*DOCUMENT PASSAGE*:
- - -

He added, “If they significantly upgrade our team, we’ll handle the financial aspect at the appropriate time.”
The team’s payroll is expected to surpass $100 million for the first time in franchise history. The Royals appear to possess the resources for one major expenditure. That player could be former Royal Ervin Santana. It could be Cabrera.
Or it could be Tomas. He defected to Haiti in June. Scouts from across the league flocked to his workouts in the Dominican Republic in recent months. Tomas conducted private workouts for Royals assistant general manager Rene Francisco.
Tomas profiles as a lesser prospect than either White Sox first baseman Jose Abreu or Dodgers outfielder Yasiel Puig due to his less athletic body and potential struggle to hit for average, rival scouts say. He likely will end up in right field. His 6-1, 230-pound frame still flashes tremendous power, a quality lacking in the Kansas City lineup. With Butler able to sign elsewhere, the Royals would like a right-handed complement for the left-handed hitters in the middle of their order.
The risk is that Tomas has never competed against upper-level competition on an extended basis. In cases like this, teams must trust their judgment.
“It’s more of the old-school scouting side of it, with less information about the background of the player or the personalities involved,” Yankees general manager Brian Cashman said. “That’s a harder task. And the price tags are obviously through the roof.”
In the past five years, the salaries on the Cuban market have exploded. Cincinnati signed Aroldis Chapman on a six-year, $30.25 million contract. Yoenis Cespedes topped him with a four-year, $36 million deal. Puig exceeded that with a seven-year, $42 million pact — only to see Abreu accept a $68 million package last winter. And Castillo topped them all.
In this particular case, the Royals could be aided by a philosophical quirk of Tomas’ representatives. Tomas may prefer a shorter deal, as few as four years, in order to hit the market again as a 28-year-old in his prime, according to people familiar with the situation.
To hear team officials tell it, they still consider themselves an underdog for Tomas’ services. Moore has never shied away from admitting his club lacks the financial wherewithal to compete for high-priced free agents. It is one reason the team is unlikely to re-sign James Shields.
But with Tomas, the Royals will at least explore the option. They could get a front-row seat for his talents this week.

- - -

*DATASET RECORDS*:
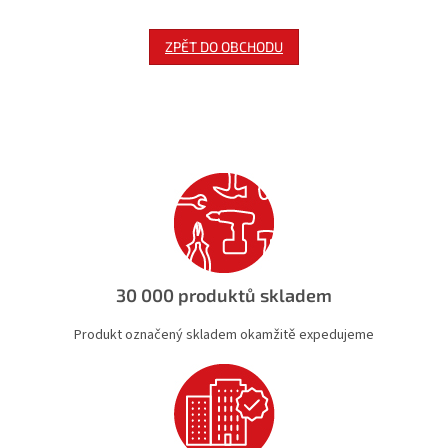
ZPĚT DO OBCHODU
30 000 produktů skladem
Produkt označený skladem okamžitě expedujeme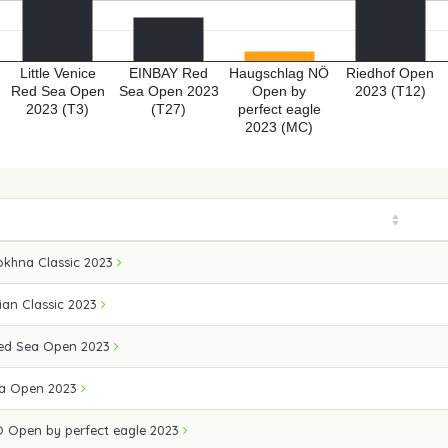
Little Venice
EINBAY Red
Haugschlag NÖ
Riedhof Open
Red Sea Open
Sea Open 2023
Open by
2023 (T12)
2023 (T3)
(T27)
perfect eagle
2023 (MC)
okhna Classic 2023
ian Classic 2023
 Red Sea Open 2023
ea Open 2023
 Open by perfect eagle 2023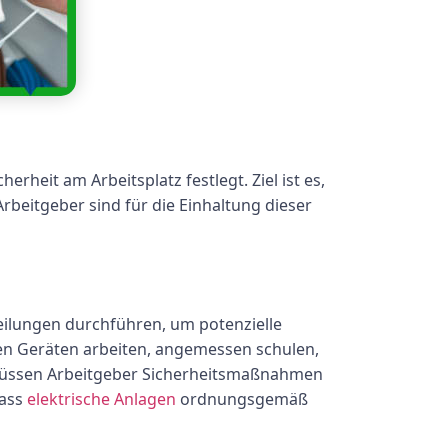
rheit am Arbeitsplatz festlegt. Ziel ist es,
Arbeitgeber sind für die Einhaltung dieser
ilungen durchführen, um potenzielle
chen Geräten arbeiten, angemessen schulen,
s müssen Arbeitgeber Sicherheitsmaßnahmen
dass
elektrische Anlagen
ordnungsgemäß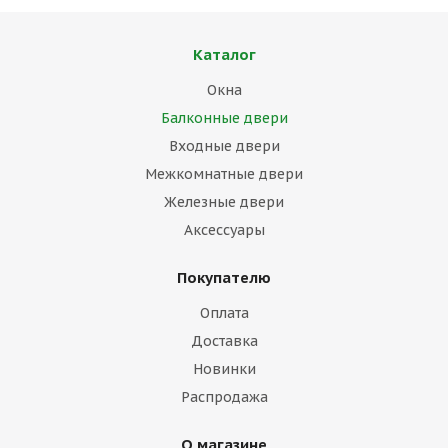
Каталог
Окна
Балконные двери
Входные двери
Межкомнатные двери
Железные двери
Аксессуары
Покупателю
Оплата
Доставка
Новинки
Распродажа
О магазине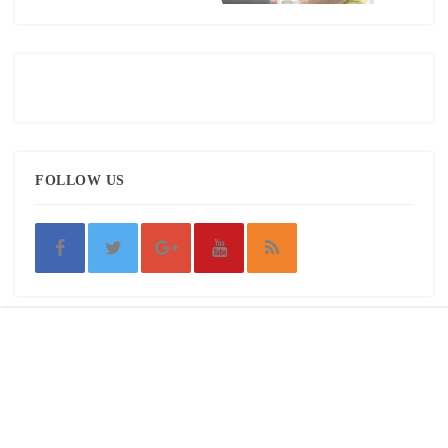
FOLLOW US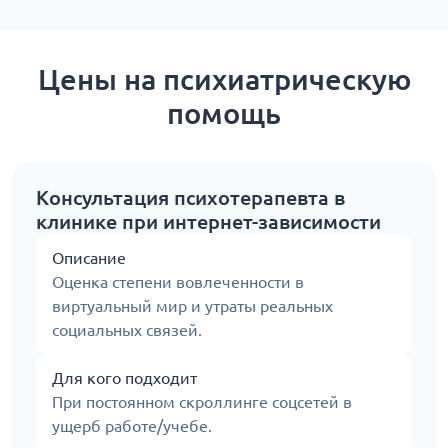
Цены на психиатрическую
помощь
Консультация психотерапевта в
клинике при интернет-зависимости
Описание
Оценка степени вовлеченности в
виртуальный мир и утраты реальных
социальных связей.
Для кого подходит
При постоянном скроллинге соцсетей в
ущерб работе/учебе.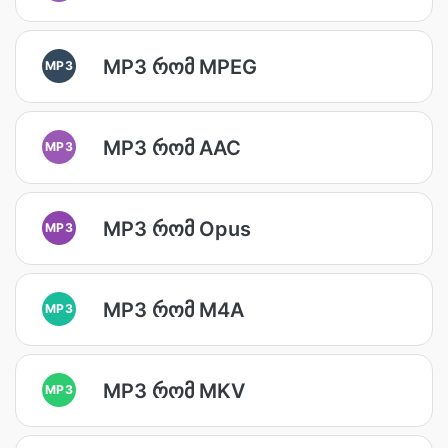
MP3 რომ MPEG
MP3
MP3 რომ AAC
MP3
MP3 რომ Opus
MP3
MP3 რომ M4A
MP3
MP3 რომ MKV
MP3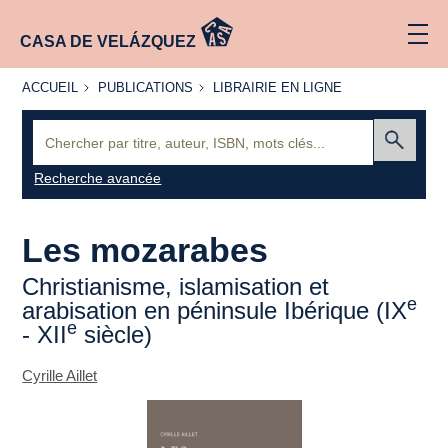
CASA DE VELÁZQUEZ
ACCUEIL
PUBLICATIONS
LIBRAIRIE
ACCUEIL
PUBLICATIONS
LIBRAIRIE EN LIGNE
EN LIGNE
Recherche
:
Envoyer
Recherche avancée
Les mozarabes
Christianisme, islamisation et
e
arabisation en péninsule Ibérique (IX
e
- XII
siècle)
Cyrille Aillet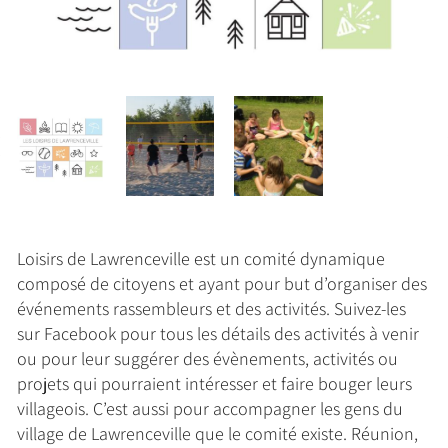
Loisirs de Lawrenceville est un comité dynamique
composé de citoyens et ayant pour but d’organiser des
événements rassembleurs et des activités. Suivez-les
sur Facebook pour tous les détails des activités à venir
ou pour leur suggérer des évènements, activités ou
projets qui pourraient intéresser et faire bouger leurs
villageois. C’est aussi pour accompagner les gens du
village de Lawrenceville que le comité existe. Réunion,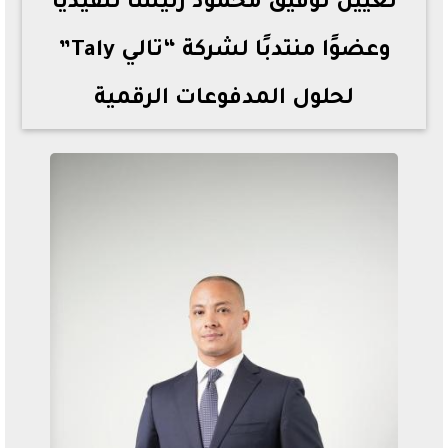
تعيين توفيق محمود رئيسًا تنفيذيًا
وعضوًا منتدبًا لشركة “تالي Taly”
لحلول المدفوعات الرقمية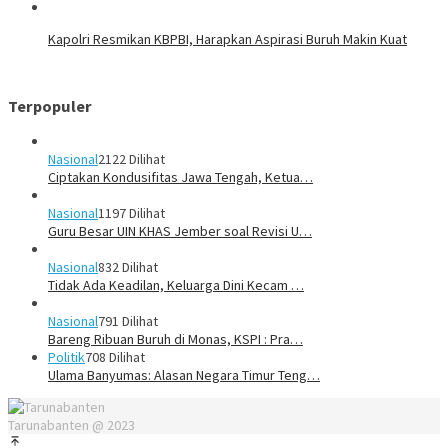
Kapolri Resmikan KBPBI, Harapkan Aspirasi Buruh Makin Kuat
Terpopuler
Nasional
2122 Dilihat
Ciptakan Kondusifitas Jawa Tengah, Ketua…
Nasional
1197 Dilihat
Guru Besar UIN KHAS Jember soal Revisi U…
Nasional
832 Dilihat
Tidak Ada Keadilan, Keluarga Dini Kecam …
Nasional
791 Dilihat
Bareng Ribuan Buruh di Monas, KSPI : Pra…
Politik
708 Dilihat
Ulama Banyumas: Alasan Negara Timur Teng…
Tarunabanten @ 2023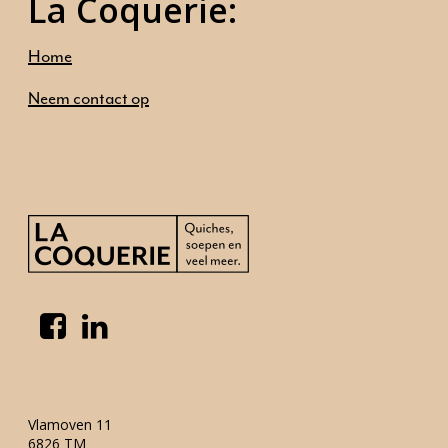
La Coquerie:
Ambities
Home
Ons aanbod
Neem contact op
Onze mensen
Neem contact op
Vlamoven 11
6826 TM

- - -

*JOB A*:
According to the Royals passage, why might Tomas prefer a shorter contract?
*JOB B*:
Repeat the Royals passage word for word, starting with "To hear team" and going on through "talents this week.".

*OUTPUT A*:
Tomas may prefer a deal as short as four years so that he can return to the market as a 28-year-old in his prime.

*OUTPUT B*:
To hear team officials tell it, they still consider themselves an underdog for Tomas’ services. Moore has never shied away from admitting his club lacks the financial wherewithal to compete for high-priced free agents. It is one reason the team is unlikely to re-sign James Shields.
But with Tomas, the Royals will at least explore the option. They could get a front-row seat for his talents this week.